The agonisation from agonising
I’m lying in bed, having read to the point of feeling sufficiently sleepy. I might even get my eight hours tonight. But no, my brain now decides to dredge up cringe-inducing memories for further analysis:
“Remember that time when you sang a poem about World War II to the tune of Norman Greenbaum’s ‘Spirit in the Sky’ in year 10 history class?
Or maybe that penalty you missed in the KDSA Division 3 Reserves 2018 Grand Final.”
This level of over-analysis has a negative marginal value; it makes me focus on regretful experiences and prevents me from sleeping. Plus, I have vowed to never take a penalty again so will not need to make that decision of where to kick them ever again.
Analysis has become a huge part of elite sport and has added considerable value through improving performance, but coaches are aware of the risk of going too far. Let’s say, hypothetically, the Giants beat the Bombers by 100 points this weekend. The press conference with the losing coach would probably go something like this:
Journalist: “What went wrong out there today coach?”
Coach: “Honestly at this stage I don’t know. I thought the boys were up for the contest before the game, but obviously I was wrong because what we dished up today wasn’t good enough.”
Journalist: “What will the review of the game look like then?”
Coach: “I think that performance was an aberration, so we want to take the learnings from it that we can and move on. That’s the beauty of football, there’s always next week to atone for a poor performance.”
Dwelling on when we screw up, or have our own aberrations in coach-speak, can be more harmful than good. The next time we have that experience we will be likely to only be thinking about the mistakes we made and that we are doomed to repeat them. We call this phenomenon diminishing marginal returns: for every extra piece of analysis we do, the value gets smaller and smaller until eventually it goes to zero and then turns negative.
Sweat the big stuff
While over-analysis is often related to the trivial, under-analysis is more relevant for the important things. Looking back, the decision to go to university straight after school was made quite hastily, and partly because that was what everyone else did. Not many of us at eighteen know what path we want to take in our careers. Shouldn’t we gather more information by trying different things after school? The marginal value of this information gathering process would be very high, as that decision not only shapes what you will be studying for three years but influences where you will work for potentially thirty plus years.
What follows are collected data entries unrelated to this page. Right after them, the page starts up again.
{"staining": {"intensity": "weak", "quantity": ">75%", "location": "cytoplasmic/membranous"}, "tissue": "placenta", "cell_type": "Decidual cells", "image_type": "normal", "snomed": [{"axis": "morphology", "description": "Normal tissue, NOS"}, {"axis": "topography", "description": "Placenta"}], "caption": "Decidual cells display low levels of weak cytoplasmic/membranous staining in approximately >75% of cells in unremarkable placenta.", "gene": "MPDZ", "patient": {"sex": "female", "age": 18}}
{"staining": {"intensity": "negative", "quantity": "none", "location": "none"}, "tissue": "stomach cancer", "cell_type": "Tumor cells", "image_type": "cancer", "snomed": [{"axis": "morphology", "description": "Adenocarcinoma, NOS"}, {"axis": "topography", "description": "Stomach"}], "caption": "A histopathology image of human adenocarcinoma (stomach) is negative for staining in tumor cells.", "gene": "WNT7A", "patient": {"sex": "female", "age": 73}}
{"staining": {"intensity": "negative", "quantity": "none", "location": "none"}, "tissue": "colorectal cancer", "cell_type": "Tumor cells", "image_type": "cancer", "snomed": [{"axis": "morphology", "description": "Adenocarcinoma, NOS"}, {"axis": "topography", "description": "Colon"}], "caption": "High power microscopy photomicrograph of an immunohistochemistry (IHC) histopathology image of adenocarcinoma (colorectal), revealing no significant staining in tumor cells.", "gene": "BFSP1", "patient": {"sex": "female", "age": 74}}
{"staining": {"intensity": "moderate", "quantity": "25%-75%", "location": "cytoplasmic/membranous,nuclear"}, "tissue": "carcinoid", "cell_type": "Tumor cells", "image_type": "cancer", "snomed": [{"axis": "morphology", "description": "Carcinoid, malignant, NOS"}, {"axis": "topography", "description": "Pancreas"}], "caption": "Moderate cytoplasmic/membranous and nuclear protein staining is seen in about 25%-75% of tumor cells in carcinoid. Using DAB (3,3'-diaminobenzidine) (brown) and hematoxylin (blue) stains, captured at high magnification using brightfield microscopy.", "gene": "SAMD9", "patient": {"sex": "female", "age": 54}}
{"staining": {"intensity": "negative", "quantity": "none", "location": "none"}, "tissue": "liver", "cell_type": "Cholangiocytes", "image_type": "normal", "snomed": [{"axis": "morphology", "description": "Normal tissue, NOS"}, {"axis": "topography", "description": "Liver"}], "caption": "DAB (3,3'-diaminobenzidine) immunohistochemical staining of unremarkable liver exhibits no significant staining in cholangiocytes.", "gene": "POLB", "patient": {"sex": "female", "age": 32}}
Different services exist for the big decisions. For example, financial advisors for big investment decisions, psychologists for ‘happiness’ decisions, nutritionists for diet decisions and many more. They exist because the marginal value of their expertise in specific decisions is so high that it makes the cost of them worth it.
We make so many decisions in our lives that going through the analysis for all of them is impossible. Maybe we should transfer some of our analysis ‘budget’ from the small stuff to the big things.